EXERCISES.
A) Reproduce word for word the part of the interview excerpt that opens with the words containing "I think the" and closes with "to the space.".
B) Name every critical piece of an AI cluster system that the interview excerpt lists, from compute onward.

But then what transpired in 2023 and 2024 was the normalization from that peak because customers had, what we now know, had pulled forward spend because there were supply chain challenges and people were ordering ahead, and so they had all the tools and solutions they needed for a period of time, so we had to wait that out, but I'm very proud of the way the company responded because we took a longer-term view again and sort of reinvented the portfolio around relevant teams for our industry, such as 6G and connectivity, AI, which was not even a business in 2022. We've established a strong position there in defense technology, so we sort of retooled our portfolio to be more relevant to our customers in a downturn and took advantage of opportunities to also add to the portfolio via select M&A that we've done.
We emerged out of all of this phase of normalization in 2025 by growing the business, but also with momentum as we look ahead.
Got it. And that momentum to a certain degree is coming from AI demand in your wireline business. Can you maybe talk about how big that business is? I think you gave a little color on the call, where you're seeing the growth and what that growth looks like right now.
Yeah, the wireline ecosystem. I mean, you look at our commercial communications business, roughly 45% of the company's revenue today. I mean, it is the leading-edge business in that it works with the leading innovators across two industries. One is the wireless ecosystem, and the other is the wireline ecosystem, and what we consider a wireline ecosystem has customers that design silicon, the hyperscalers, there's the whole supply chain, and now increasingly the NeoCloud providers that are actually installing a lot of these AI clusters. So we have a business that when we first started, we were working with the market makers in the space, and so it was small, but the business rapidly expanded in 2023, followed on in 2024, also grew, and this year we finished at a record year in our wireline business, which now is a little under 50% of the commercial communications business.
Very profitable business. It largely is still very R&D and lab-oriented, so we think it's sustainable because of the rate of change in the AI cluster technologies that are happening, and that ecosystem is expanding for us. We see more forward-looking momentum, and about 50% of that business today is exposed to this AI effects that we reference, and we think it continues to grow as we look ahead.
Got it, and I think one of the things investors have tried to do is understand what specific aspects of the demand is maybe more or less relevant to you, whether it's on the switching side, the optical side. Is there any way that you can sort of help us think through the relative importance of the different technologies and vendors and products that maybe matter more to Keysight? Or is this part of your competitive moat, right, that you're touching everything?
I think the breadth is so important, right? You can't go to an AI cluster customer and say, "Well, I'll just do this one piece." So we may have competitors that can do one thing, but our ability to really look at the whole system and work through all the critical pieces of that system, all the way from compute to interconnects to memory to storage to servers, and then look at how these systems and networking and how these systems really interact with applications and help our customers solve those problems. I mean, that's at the heart of the value proposition is you have a company that's focused on system-level complex problem-solving with a set of tools and solutions that we offer to the space.

GIVEN MATERIAL.
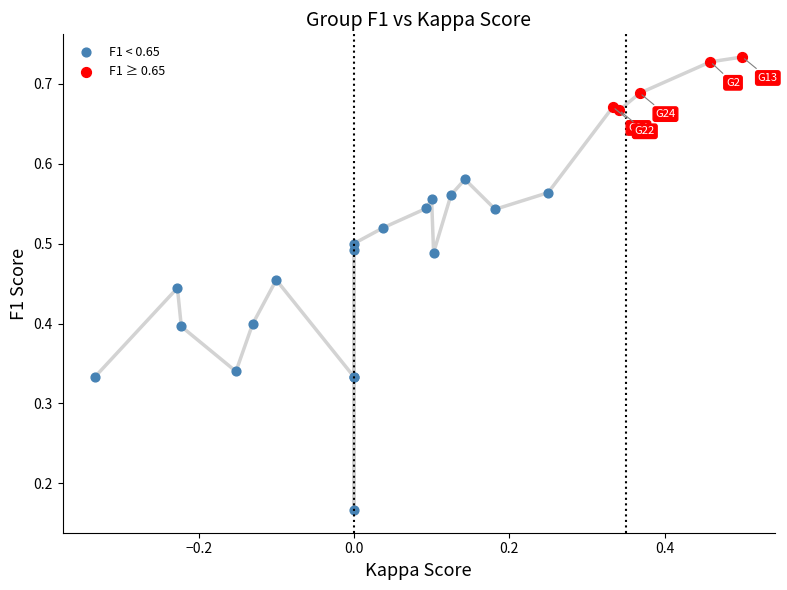

Which series contains the highest Y value?

F1 ≥ 0.65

RESULTS FOR EACH TASK.
A)
I think the breadth is so important, right? You can't go to an AI cluster customer and say, "Well, I'll just do this one piece." So we may have competitors that can do one thing, but our ability to really look at the whole system and work through all the critical pieces of that system, all the way from compute to interconnects to memory to storage to servers, and then look at how these systems and networking and how these systems really interact with applications and help our customers solve those problems. I mean, that's at the heart of the value proposition is you have a company that's focused on system-level complex problem-solving with a set of tools and solutions that we offer to the space.

B)
compute
interconnects
memory
storage
servers